* _DATASET EXTRACT_:
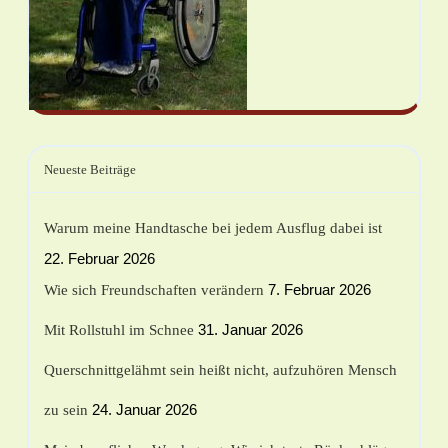
Neueste Beiträge
Warum meine Handtasche bei jedem Ausflug dabei ist
22. Februar 2026
7. Februar 2026
Wie sich Freundschaften verändern
31. Januar 2026
Mit Rollstuhl im Schnee
Querschnittgelähmt sein heißt nicht, aufzuhören Mensch
24. Januar 2026
zu sein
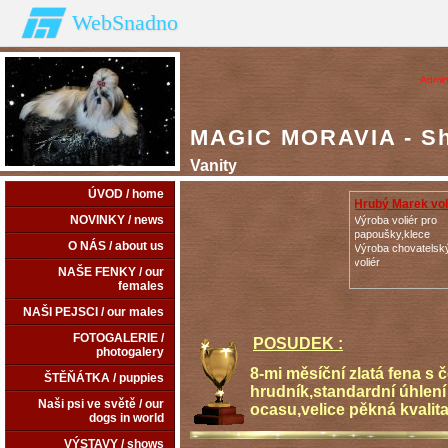
WebSnadno
Admin
MAGIC MORAVIA - Shi
Vanity
ÚVOD / home
Hrubý Marek vol
NOVINKY / news
Výroba voliér pro
papoušky,klece
O NÁS / about us
Výroba chovatelský
voliér
NAŠE FENKY / our
females
NAŠI PEJSCI / our males
FOTOGALERIE /
POSUDEK :
photogalery
8-mi měsíční zlatá fena s
ŠTĚŇÁTKA / puppies
hrudník,standardní úhlení
Naši psi ve světě / our
ocasu,velice pěkná kvalita 
dogs in world
VÝSTAVY / shows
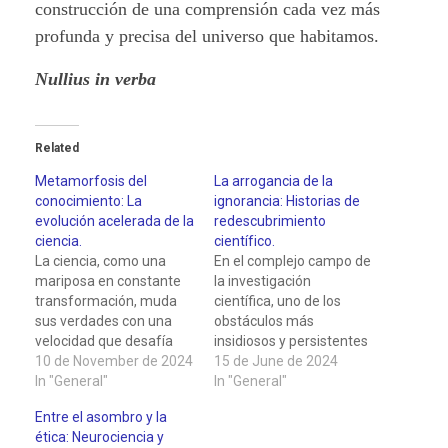
construcción de una comprensión cada vez más
profunda y precisa del universo que habitamos.
Nullius in verba
Related
Metamorfosis del
La arrogancia de la
conocimiento: La
ignorancia: Historias de
evolución acelerada de la
redescubrimiento
ciencia.
científico.
La ciencia, como una
En el complejo campo de
mariposa en constante
la investigación
transformación, muda
científica, uno de los
sus verdades con una
obstáculos más
velocidad que desafía
insidiosos y persistentes
nuestra capacidad de
10 de November de 2024
es la arrogancia, una
15 de June de 2024
asimilación. Imagínate
In "General"
actitud que se
In "General"
sentado hoy en un aula
manifiesta en la falta de
Entre el asombro y la
de los años 70. El
humildad para reconocer
ética: Neurociencia y
profesor dibuja con tiza
el propio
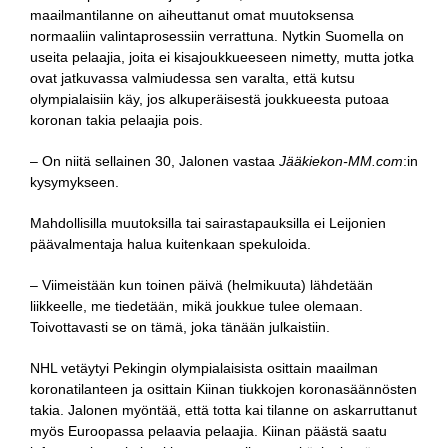
maailmantilanne on aiheuttanut omat muutoksensa
normaaliin valintaprosessiin verrattuna. Nytkin Suomella on
useita pelaajia, joita ei kisajoukkueeseen nimetty, mutta jotka
ovat jatkuvassa valmiudessa sen varalta, että kutsu
olympialaisiin käy, jos alkuperäisestä joukkueesta putoaa
koronan takia pelaajia pois.
– On niitä sellainen 30, Jalonen vastaa
Jääkiekon-MM.com
:in
kysymykseen.
Mahdollisilla muutoksilla tai sairastapauksilla ei Leijonien
päävalmentaja halua kuitenkaan spekuloida.
– Viimeistään kun toinen päivä (helmikuuta) lähdetään
liikkeelle, me tiedetään, mikä joukkue tulee olemaan.
Toivottavasti se on tämä, joka tänään julkaistiin.
NHL vetäytyi Pekingin olympialaisista osittain maailman
koronatilanteen ja osittain Kiinan tiukkojen koronasäännösten
takia. Jalonen myöntää, että totta kai tilanne on askarruttanut
myös Euroopassa pelaavia pelaajia. Kiinan päästä saatu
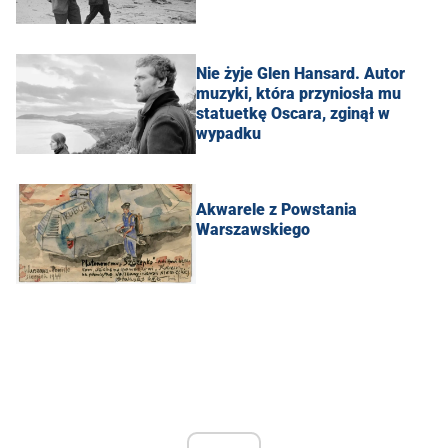
Nie żyje Glen Hansard. Autor
muzyki, która przyniosła mu
statuetkę Oscara, zginął w
wypadku
Akwarele z Powstania
Warszawskiego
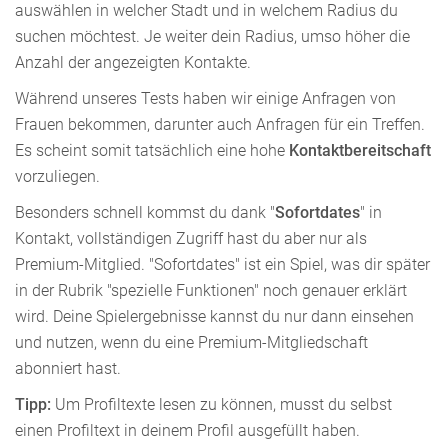
auswählen in welcher Stadt und in welchem Radius du
suchen möchtest. Je weiter dein Radius, umso höher die
Anzahl der angezeigten Kontakte.
Während unseres Tests haben wir einige Anfragen von
Frauen bekommen, darunter auch Anfragen für ein Treffen.
Es scheint somit tatsächlich eine hohe
Kontaktbereitschaft
vorzuliegen.
Besonders schnell kommst du dank "
Sofortdates
" in
Kontakt, vollständigen Zugriff hast du aber nur als
Premium-Mitglied. "Sofortdates" ist ein Spiel, was dir später
in der Rubrik "spezielle Funktionen" noch genauer erklärt
wird. Deine Spielergebnisse kannst du nur dann einsehen
und nutzen, wenn du eine Premium-Mitgliedschaft
abonniert hast.
Tipp:
Um Profiltexte lesen zu können, musst du selbst
einen Profiltext in deinem Profil ausgefüllt haben.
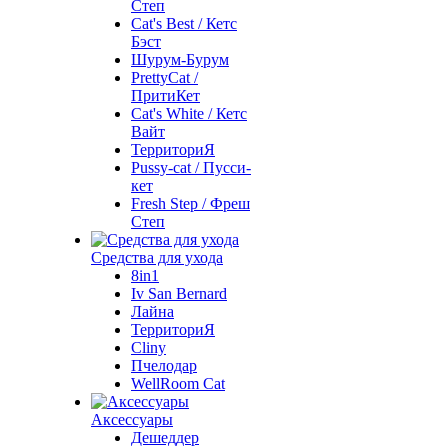
Степ
Cat's Best / Кетс
Бэст
Шурум-Бурум
PrettyCat /
ПритиКет
Cat's White / Кетс
Вайт
ТерриториЯ
Pussy-cat / Пусси-
кет
Fresh Step / Фреш
Степ
Средства для ухода
8in1
Iv San Bernard
Лайна
ТерриториЯ
Cliny
Пчелодар
WellRoom Cat
Аксессуары
Дешеддер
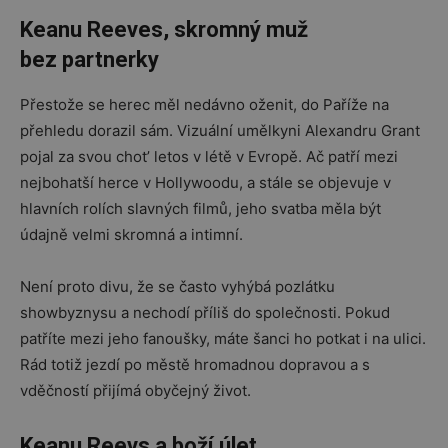
Keanu Reeves, skromný muž
bez partnerky
Přestože se herec měl nedávno oženit, do Paříže na
přehledu dorazil sám. Vizuální umělkyni Alexandru Grant
pojal za svou chot’ letos v létě v Evropě. Ač patří mezi
nejbohatší herce v Hollywoodu, a stále se objevuje v
hlavních rolích slavných filmů, jeho svatba měla být
údajně velmi skromná a intimní.
Není proto divu, že se často vyhýbá pozlátku
showbyznysu a nechodí příliš do společnosti. Pokud
patříte mezi jeho fanoušky, máte šanci ho potkat i na ulici.
Rád totiž jezdí po městě hromadnou dopravou a s
vděčností přijímá obyčejný život.
Keanu Reevs a boží úlet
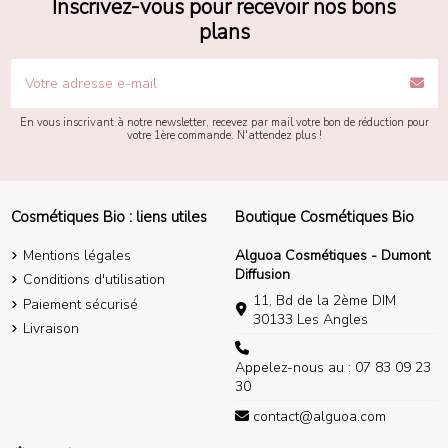
Inscrivez-vous pour recevoir nos bons
plans
En vous inscrivant à notre newsletter, recevez par mail votre bon de réduction pour
votre 1ère commande. N'attendez plus !
Cosmétiques Bio : liens utiles
Boutique Cosmétiques Bio
Mentions légales
Alguoa Cosmétiques - Dumont
Diffusion
Conditions d'utilisation
11, Bd de la 2ème DIM
Paiement sécurisé
30133 Les Angles
Livraison
Appelez-nous au : 07 83 09 23
30
contact@alguoa.com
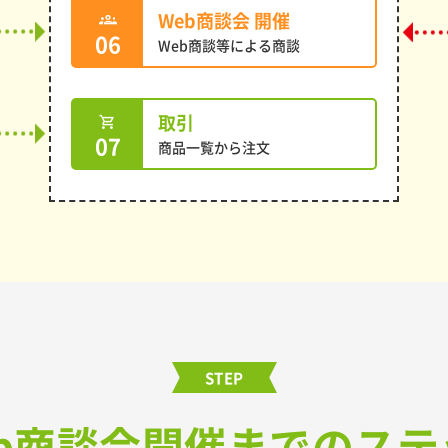
Web商談会 開催
groups
06
Web商談等による商談
取引
shopping_cart
07
商品一覧から注文
STEP
eb商談会開催までの
ステ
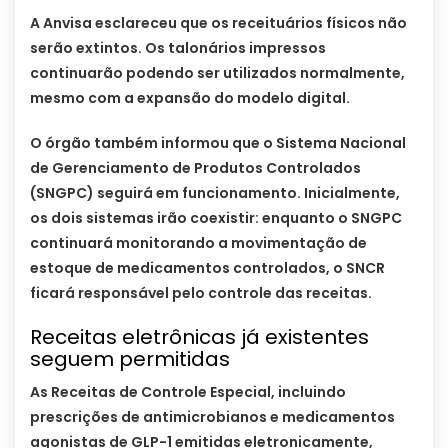
A Anvisa esclareceu que os receituários físicos não
serão extintos. Os talonários impressos
continuarão podendo ser utilizados normalmente,
mesmo com a expansão do modelo digital.
O órgão também informou que o Sistema Nacional
de Gerenciamento de Produtos Controlados
(SNGPC) seguirá em funcionamento. Inicialmente,
os dois sistemas irão coexistir: enquanto o SNGPC
continuará monitorando a movimentação de
estoque de medicamentos controlados, o SNCR
ficará responsável pelo controle das receitas.
Receitas eletrônicas já existentes
seguem permitidas
As Receitas de Controle Especial, incluindo
prescrições de antimicrobianos e medicamentos
agonistas de GLP-1 emitidas eletronicamente,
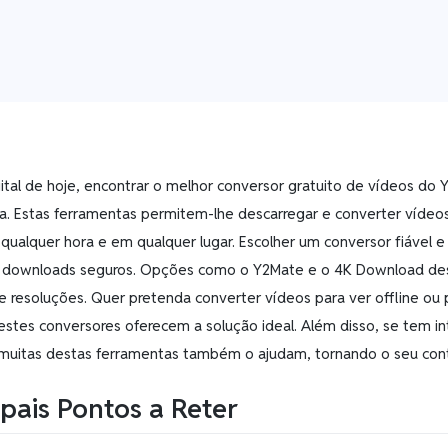
gital de hoje, encontrar o melhor conversor gratuito de vídeos do
a. Estas ferramentas permitem-lhe descarregar e converter vídeo
 qualquer hora e em qualquer lugar. Escolher um conversor fiável e
 downloads seguros. Opções como o Y2Mate e o 4K Download desta
e resoluções. Quer pretenda converter vídeos para ver offline ou
 estes conversores oferecem a solução ideal. Além disso, se tem 
 muitas destas ferramentas também o ajudam, tornando o seu con
ipais Pontos a Reter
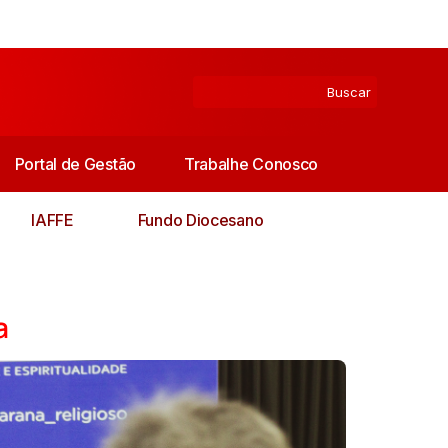
Portal de Gestão
Trabalhe Conosco
IAFFE
Fundo Diocesano
a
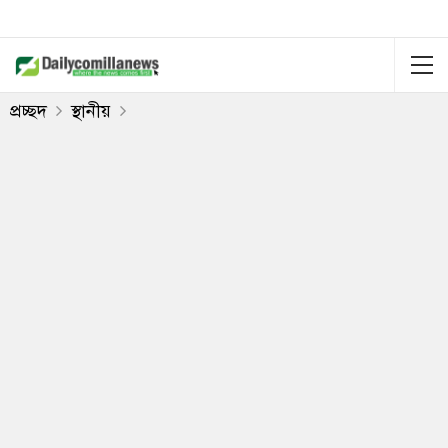
প্রচ্ছদ
স্থানীয়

* _DIRECTIONS_:
In the material above, one part opens with the line containing "NHL vetäytyi Pekingin" and closes with the line containing "patříte mezi jeho". Write out that part exactly and skip its pictures.

* _SOLUTION TO THIS TASK_:
NHL vetäytyi Pekingin olympialaisista osittain maailman
koronatilanteen ja osittain Kiinan tiukkojen koronasäännösten
takia. Jalonen myöntää, että totta kai tilanne on askarruttanut
myös Euroopassa pelaavia pelaajia. Kiinan päästä saatu
Nie żyje Glen Hansard. Autor
muzyki, która przyniosła mu
statuetkę Oscara, zginął w
wypadku
Akwarele z Powstania
Warszawskiego
auswählen in welcher Stadt und in welchem Radius du
suchen möchtest. Je weiter dein Radius, umso höher die
Anzahl der angezeigten Kontakte.
Während unseres Tests haben wir einige Anfragen von
Frauen bekommen, darunter auch Anfragen für ein Treffen.
Es scheint somit tatsächlich eine hohe
Kontaktbereitschaft
vorzuliegen.
Besonders schnell kommst du dank "
Sofortdates
" in
Kontakt, vollständigen Zugriff hast du aber nur als
Premium-Mitglied. "Sofortdates" ist ein Spiel, was dir später
in der Rubrik "spezielle Funktionen" noch genauer erklärt
wird. Deine Spielergebnisse kannst du nur dann einsehen
und nutzen, wenn du eine Premium-Mitgliedschaft
abonniert hast.
Tipp:
Um Profiltexte lesen zu können, musst du selbst
einen Profiltext in deinem Profil ausgefüllt haben.
Степ
Cat's Best / Кетс
Бэст
Шурум-Бурум
PrettyCat /
ПритиКет
Cat's White / Кетс
Вайт
ТерриториЯ
Pussy-cat / Пусси-
кет
Fresh Step / Фреш
Степ
Средства для ухода
8in1
Iv San Bernard
Лайна
ТерриториЯ
Cliny
Пчелодар
WellRoom Cat
Аксессуары
Дешеддер
Keanu Reeves, skromný muž
bez partnerky
Přestože se herec měl nedávno oženit, do Paříže na
přehledu dorazil sám. Vizuální umělkyni Alexandru Grant
pojal za svou chot’ letos v létě v Evropě. Ač patří mezi
nejbohatší herce v Hollywoodu, a stále se objevuje v
hlavních rolích slavných filmů, jeho svatba měla být
údajně velmi skromná a intimní.
Není proto divu, že se často vyhýbá pozlátku
showbyznysu a nechodí příliš do společnosti. Pokud
patříte mezi jeho fanoušky, máte šanci ho potkat i na ulici.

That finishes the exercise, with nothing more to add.